PASSAGE TO READ:

########################################

Package 'discretefit'

Title: Simulated Goodness-of-Fit Tests for Discrete Distributions
Description: Implements fast Monte Carlo simulations for goodness-of-fit (GOF) tests for discrete distributions. This includes tests based on the Chi-squared statistic, the log-likelihood-ratio (G^2) statistic, the Freeman-Tukey (Hellinger-distance) statistic, the Kolmogorov-Smirnov statistic, the Cramer-von Mises statistic as described in Choulakian, Lockhart and Stephens (1994) <doi:10.2307/3315828>, and the root-mean-square statistic, see Perkins, Tygert, and Ward (2011) <doi:10.1016/j.amc.2011.03.124>.
Authors: Josh McCormick [aut, cre]
Maintainer: Josh McCormick <[email protected]>
License: MIT + file LICENSE
Version: 0.1.2
Built: 2025-02-15 05:25:28 UTC
Source: https://github.com/josh-mc/discretefit

Help Index


Simulated Chi-squared goodness-of-fit test

Description

The chisq_gof() function implements Monte Carlo simulations to calculate p-values based on the Chi-squared statistic for goodness-of-fit tests for discrete distributions.

########################################

INFORMATION PROVIDED:

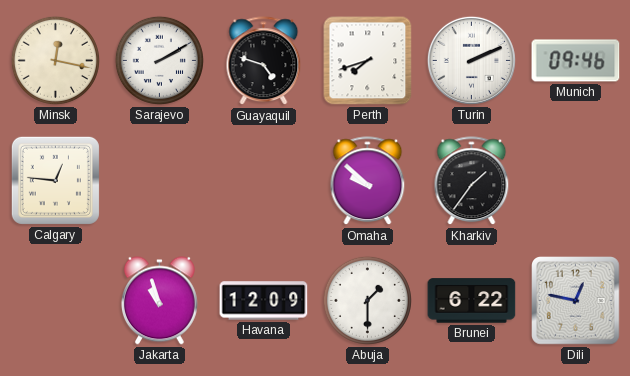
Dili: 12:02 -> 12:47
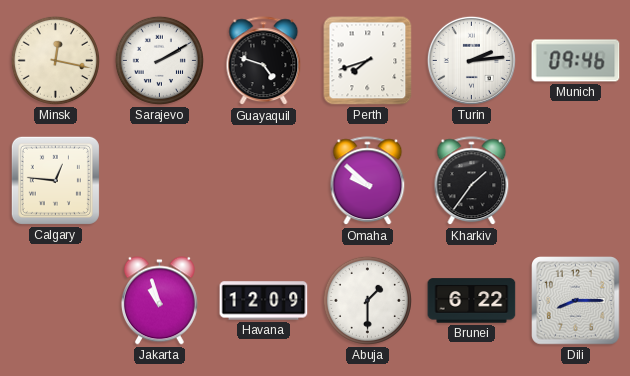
Turin: 2:11 -> 2:14
Dili: 12:47 -> 8:15
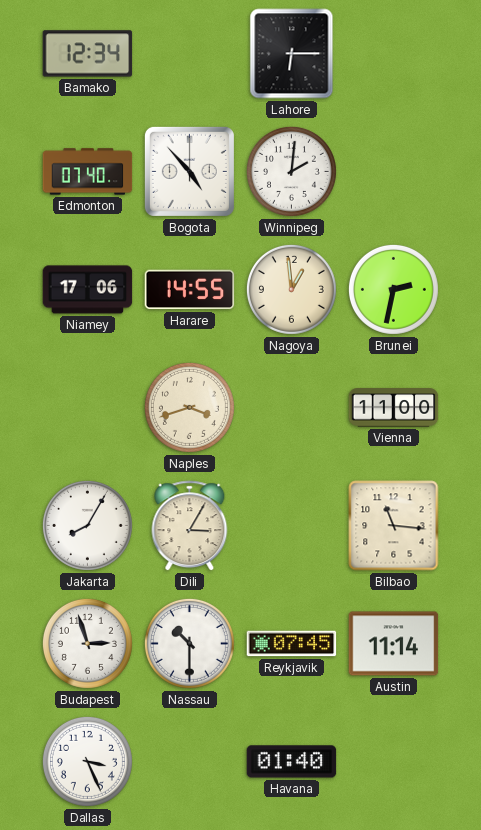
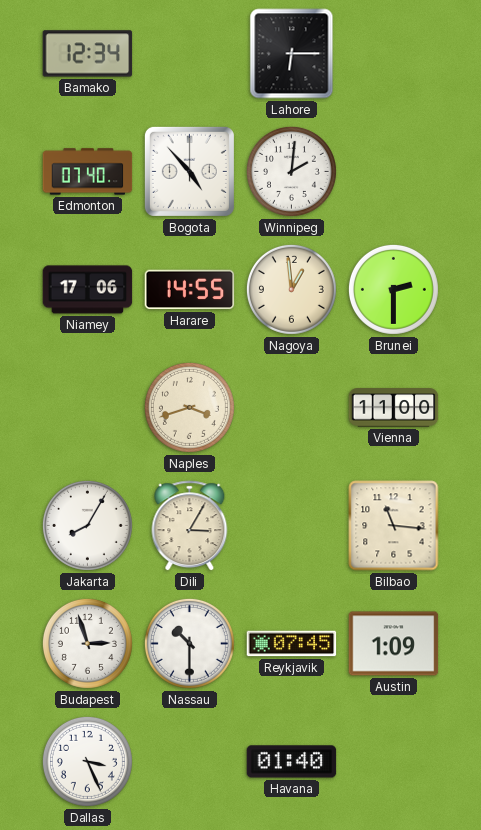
Brunei: 2:32 -> 2:30
Austin: 11:14 -> 1:09
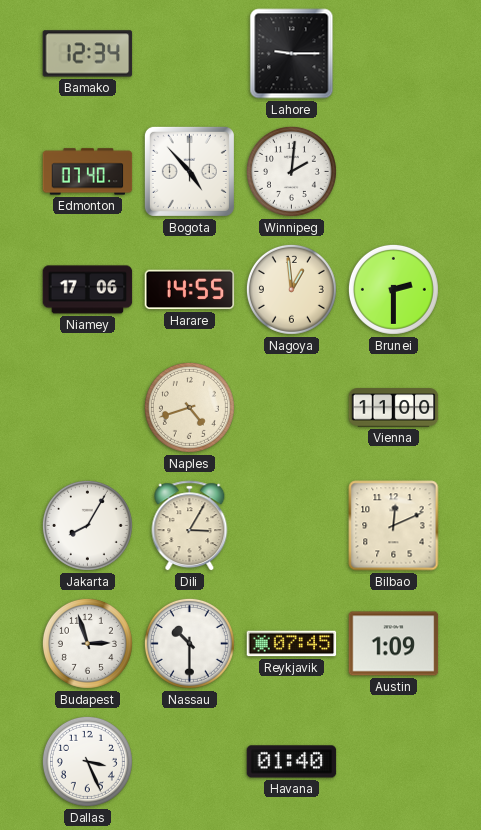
Lahore: 6:15 -> 9:15
Naples: 3:42 -> 4:42
Bilbao: 11:16 -> 12:11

########################################

REQUIREMENT:
Write out the discretefit package page word for word, from "Title: Simulated Goodness-of-Fit" to "Ward (2011) <doi:10.1016/j.amc.2011.03.124>.". The rows have nothing to do with the discretefit package page.

ANSWER TO THE PROBLEM:
Title: Simulated Goodness-of-Fit Tests for Discrete Distributions
Description: Implements fast Monte Carlo simulations for goodness-of-fit (GOF) tests for discrete distributions. This includes tests based on the Chi-squared statistic, the log-likelihood-ratio (G^2) statistic, the Freeman-Tukey (Hellinger-distance) statistic, the Kolmogorov-Smirnov statistic, the Cramer-von Mises statistic as described in Choulakian, Lockhart and Stephens (1994) <doi:10.2307/3315828>, and the root-mean-square statistic, see Perkins, Tygert, and Ward (2011) <doi:10.1016/j.amc.2011.03.124>.